Given data START

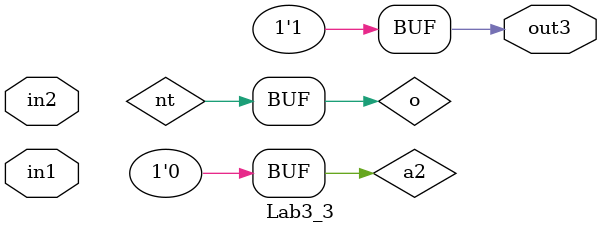
<source format=v>
`timescale 1 ns / 100 ps

`define primary_out   5
`define fan_out_1     0.5
`define fan_out_2     1
`define fan_out_3     1.5
`define time_delay_1  1
`define time_delay_2  2
`define time_delay_3  4
`define time_delay_4  5


module Lab3_3  (in1, in2, out3);
		input in1, in2;
		output out3;
		
		wire nt,a1,a2,o;
		
		not  #(`time_delay_1 + `fan_out_3)  not1(nt, in1);
		and  #(`time_delay_2 + `fan_out_1)  and1(a1,in2,in1);
		and  #(`time_delay_2 + `fan_out_2)  and2(a2,in1,nt);
		or	 #(`time_delay_2 + `fan_out_1)  or1(o,nt,a2);
		nand #(`time_delay_4 + `primary_out) nand1(out3,a2,o,nt,a1);
		
endmodule
</source>
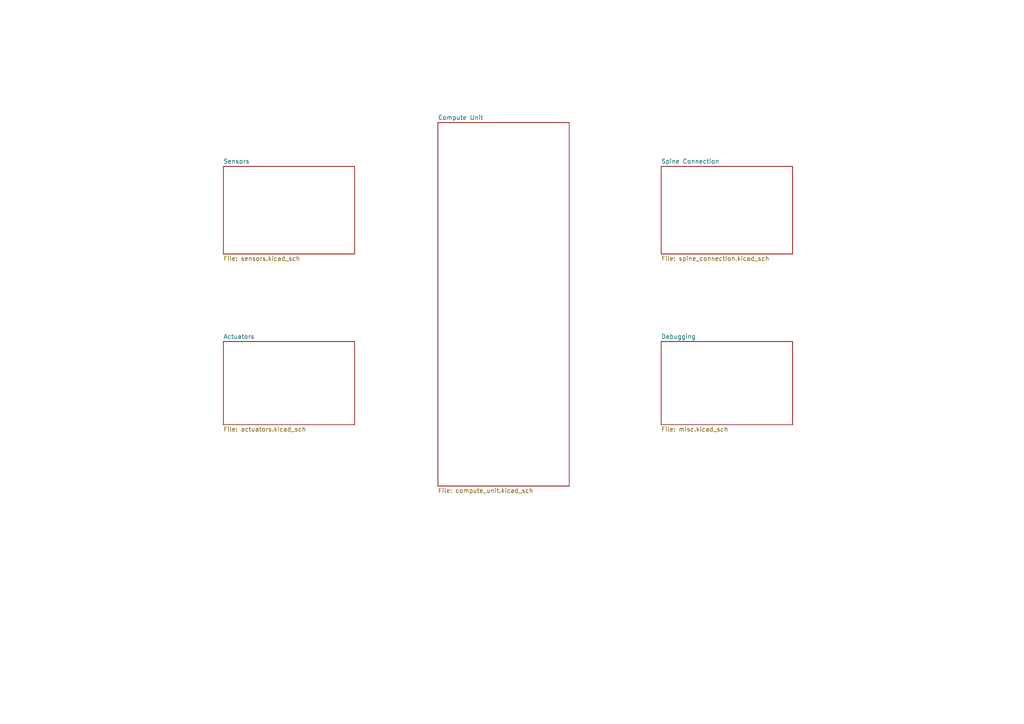
<source format=kicad_sch>
(kicad_sch
	(version 20231120)
	(generator "eeschema")
	(generator_version "8.0")
	(uuid "3708b8b2-8ddb-4481-9b48-10b35e4e9f6a")
	(paper "A4")
	(lib_symbols)
	(sheet
		(at 64.77 99.06)
		(size 38.1 24.13)
		(fields_autoplaced yes)
		(stroke
			(width 0.1524)
			(type solid)
		)
		(fill
			(color 0 0 0 0.0000)
		)
		(uuid "1b8a24f7-355a-4056-92fb-6e89de6a6110")
		(property "Sheetname" "Actuators"
			(at 64.77 98.3484 0)
			(effects
				(font
					(size 1.27 1.27)
				)
				(justify left bottom)
			)
		)
		(property "Sheetfile" "actuators.kicad_sch"
			(at 64.77 123.7746 0)
			(effects
				(font
					(size 1.27 1.27)
				)
				(justify left top)
			)
		)
		(instances
			(project "2024_C_AV_PR_Board"
				(path "/3708b8b2-8ddb-4481-9b48-10b35e4e9f6a"
					(page "4")
				)
			)
		)
	)
	(sheet
		(at 127 35.56)
		(size 38.1 105.41)
		(fields_autoplaced yes)
		(stroke
			(width 0.1524)
			(type solid)
		)
		(fill
			(color 0 0 0 0.0000)
		)
		(uuid "1ce7af05-7523-43bd-954e-fac954ed58d9")
		(property "Sheetname" "Compute Unit"
			(at 127 34.8484 0)
			(effects
				(font
					(size 1.27 1.27)
				)
				(justify left bottom)
			)
		)
		(property "Sheetfile" "compute_unit.kicad_sch"
			(at 127 141.5546 0)
			(effects
				(font
					(size 1.27 1.27)
				)
				(justify left top)
			)
		)
		(instances
			(project "2024_C_AV_PR_Board"
				(path "/3708b8b2-8ddb-4481-9b48-10b35e4e9f6a"
					(page "2")
				)
			)
		)
	)
	(sheet
		(at 191.77 48.26)
		(size 38.1 25.4)
		(fields_autoplaced yes)
		(stroke
			(width 0.1524)
			(type solid)
		)
		(fill
			(color 0 0 0 0.0000)
		)
		(uuid "357f7c01-be73-4904-bb67-96f0291a4a0b")
		(property "Sheetname" "Spine Connection"
			(at 191.77 47.5484 0)
			(effects
				(font
					(size 1.27 1.27)
				)
				(justify left bottom)
			)
		)
		(property "Sheetfile" "spine_connection.kicad_sch"
			(at 191.77 74.2446 0)
			(effects
				(font
					(size 1.27 1.27)
				)
				(justify left top)
			)
		)
		(instances
			(project "2024_C_AV_PR_Board"
				(path "/3708b8b2-8ddb-4481-9b48-10b35e4e9f6a"
					(page "6")
				)
			)
		)
	)
	(sheet
		(at 64.77 48.26)
		(size 38.1 25.4)
		(fields_autoplaced yes)
		(stroke
			(width 0.1524)
			(type solid)
		)
		(fill
			(color 0 0 0 0.0000)
		)
		(uuid "b253d38c-ad1b-4aa8-8313-840bebeb08f0")
		(property "Sheetname" "Sensors"
			(at 64.77 47.5484 0)
			(effects
				(font
					(size 1.27 1.27)
				)
				(justify left bottom)
			)
		)
		(property "Sheetfile" "sensors.kicad_sch"
			(at 64.77 74.2446 0)
			(effects
				(font
					(size 1.27 1.27)
				)
				(justify left top)
			)
		)
		(instances
			(project "2024_C_AV_PR_Board"
				(path "/3708b8b2-8ddb-4481-9b48-10b35e4e9f6a"
					(page "3")
				)
			)
		)
	)
	(sheet
		(at 191.77 99.06)
		(size 38.1 24.13)
		(fields_autoplaced yes)
		(stroke
			(width 0.1524)
			(type solid)
		)
		(fill
			(color 0 0 0 0.0000)
		)
		(uuid "c6d9da8b-5f02-4a92-85af-f9d3dd574acb")
		(property "Sheetname" "Debugging"
			(at 191.77 98.3484 0)
			(effects
				(font
					(size 1.27 1.27)
				)
				(justify left bottom)
			)
		)
		(property "Sheetfile" "misc.kicad_sch"
			(at 191.77 123.7746 0)
			(effects
				(font
					(size 1.27 1.27)
				)
				(justify left top)
			)
		)
		(instances
			(project "2024_C_AV_PR_Board"
				(path "/3708b8b2-8ddb-4481-9b48-10b35e4e9f6a"
					(page "7")
				)
			)
		)
	)
	(sheet_instances
		(path "/"
			(page "1")
		)
	)
)

</source>
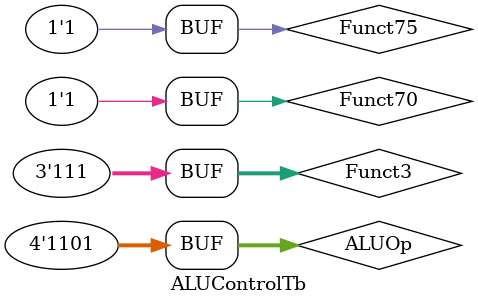
<source format=v>
`timescale 1ns / 1ps
/*
Objetivo:
	Probar que el modulo genera la señal de control de la ALU correcta para cada tipo de operación.

Procedimiento:
	Se le envían los valores de las entradas para cada tipo de operación, y se verifica el valor de la salida ALU_Control.
	A continuación se muestra las entradas y para cada caso el valor esperado de la salida.
	
	// add							ALU_Control <= 5'b00000;
			ALUOp = 4'b0110;
			Funct75 = 1'b0;
			Funct70 = 1'b0;
			Funct3 = 3'b000;
			#10
	// xori							ALU_Control <= 5'b10000;
			ALUOp = 4'b0010;
			Funct75 = 1'b0;
			Funct70 = 1'b0;
			Funct3 = 3'b100;
			#10
	// sb								ALU_Control <= 5'b00000;
			ALUOp = 4'b0100;
			Funct75 = 1'b0;
			Funct70 = 1'b0;
			Funct3 = 3'b000;
			#10
	// bne							ALU_Control <= 5'b10000;
			ALUOp = 4'b1100;
			Funct75 = 1'b0;
			Funct70 = 1'b0;
			Funct3 = 3'b001;
			#10			
	// lui							ALU_Control <= 5'b11111;
			ALUOp = 4'b0111;
			Funct75 = 1'b0;
			Funct70 = 1'b0;
			Funct3 = 3'b000;
			#10
	// jal							ALU_Control <= 5'b00000;
			ALUOp = 4'b1101;
			Funct75 = 1'b1;
			Funct70 = 1'b1;
			Funct3 = 3'b111;
*/
module ALUControlTb;

	// Inputs
	reg [3:0] ALUOp;
	reg Funct75;
	reg Funct70;
	reg [2:0] Funct3;

	// Outputs
	wire [4:0] ALU_Control;

	// Instantiate the Unit Under Test (UUT)
	ALUControl uut (
		.ALUOp(ALUOp), 
		.Funct75(Funct75), 
		.Funct70(Funct70), 
		.Funct3(Funct3), 
		.ALU_Control(ALU_Control)
	);

	initial 
		begin
			// Initialize Inputs
			ALUOp = 0;
			Funct75 = 0;
			Funct70 = 0;
			Funct3 = 0;
			// Wait 100 ns for global reset to finish
			#100;
			// Add stimulus here
			// add
			ALUOp = 4'b0110;
			Funct75 = 1'b0;
			Funct70 = 1'b0;
			Funct3 = 3'b000;
			#10
			// xori
			ALUOp = 4'b0010;
			Funct75 = 1'b0;
			Funct70 = 1'b0;
			Funct3 = 3'b100;
			#10
			// sb
			ALUOp = 4'b0100;
			Funct75 = 1'b0;
			Funct70 = 1'b0;
			Funct3 = 3'b000;
			#10
			// bne
			ALUOp = 4'b1100;
			Funct75 = 1'b0;
			Funct70 = 1'b0;
			Funct3 = 3'b001;
			#10			
			// lui
			ALUOp = 4'b0111;
			Funct75 = 1'b0;
			Funct70 = 1'b0;
			Funct3 = 3'b000;
			#10
			// jal
			ALUOp = 4'b1101;
			Funct75 = 1'b1;
			Funct70 = 1'b1;
			Funct3 = 3'b111;
		end
endmodule


</source>
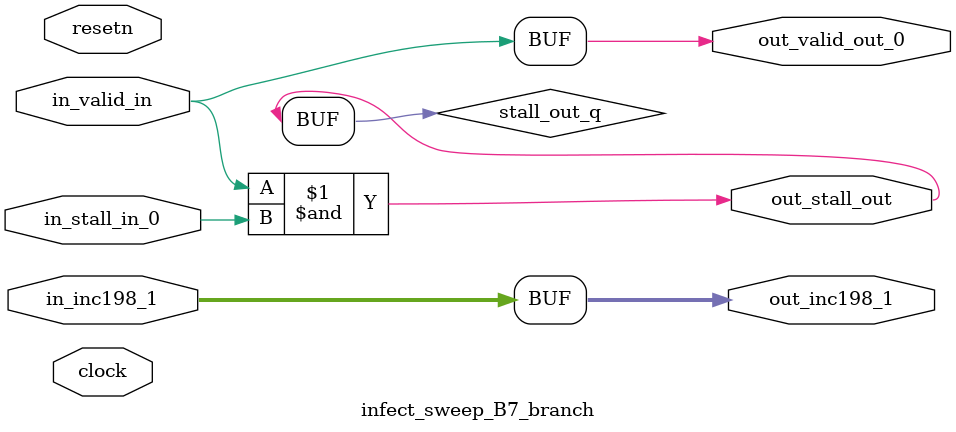
<source format=sv>



(* altera_attribute = "-name AUTO_SHIFT_REGISTER_RECOGNITION OFF; -name MESSAGE_DISABLE 10036; -name MESSAGE_DISABLE 10037; -name MESSAGE_DISABLE 14130; -name MESSAGE_DISABLE 14320; -name MESSAGE_DISABLE 15400; -name MESSAGE_DISABLE 14130; -name MESSAGE_DISABLE 10036; -name MESSAGE_DISABLE 12020; -name MESSAGE_DISABLE 12030; -name MESSAGE_DISABLE 12010; -name MESSAGE_DISABLE 12110; -name MESSAGE_DISABLE 14320; -name MESSAGE_DISABLE 13410; -name MESSAGE_DISABLE 113007; -name MESSAGE_DISABLE 10958" *)
module infect_sweep_B7_branch (
    input wire [31:0] in_inc198_1,
    input wire [0:0] in_stall_in_0,
    input wire [0:0] in_valid_in,
    output wire [31:0] out_inc198_1,
    output wire [0:0] out_stall_out,
    output wire [0:0] out_valid_out_0,
    input wire clock,
    input wire resetn
    );

    wire [0:0] stall_out_q;


    // out_inc198_1(GPOUT,5)
    assign out_inc198_1 = in_inc198_1;

    // stall_out(LOGICAL,8)
    assign stall_out_q = in_valid_in & in_stall_in_0;

    // out_stall_out(GPOUT,6)
    assign out_stall_out = stall_out_q;

    // out_valid_out_0(GPOUT,7)
    assign out_valid_out_0 = in_valid_in;

endmodule

</source>
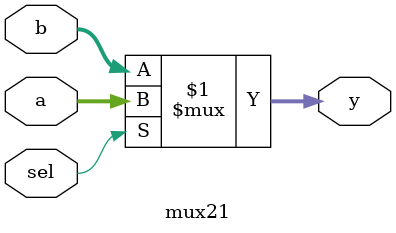
<source format=sv>
module mux21(input logic [7:0] a,b,
             input logic sel,
             output logic [7:0] y);
  
  assign y = sel ? a : b;
endmodule

</source>
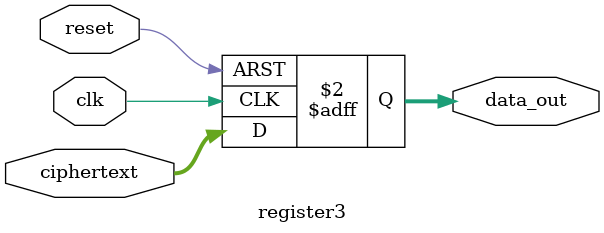
<source format=v>
`default_nettype none 
`timescale 1 ns / 1 ps
module register3
(
input wire clk   ,
input wire	reset ,
input wire	[63:0] ciphertext ,

output reg [63:0] data_out
);

always @(posedge clk or posedge reset)
	if (reset)
		data_out = 0;
	else
		data_out = ciphertext  ;
	
endmodule
</source>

Given data END

Your instructions. Only lines that contain the string "Sheetname" count; pick each one out of the records and copy it.

Final answer.
		(property "Sheetname" "Actuators"
		(property "Sheetname" "Compute Unit"
		(property "Sheetname" "Spine Connection"
		(property "Sheetname" "Sensors"
		(property "Sheetname" "Debugging"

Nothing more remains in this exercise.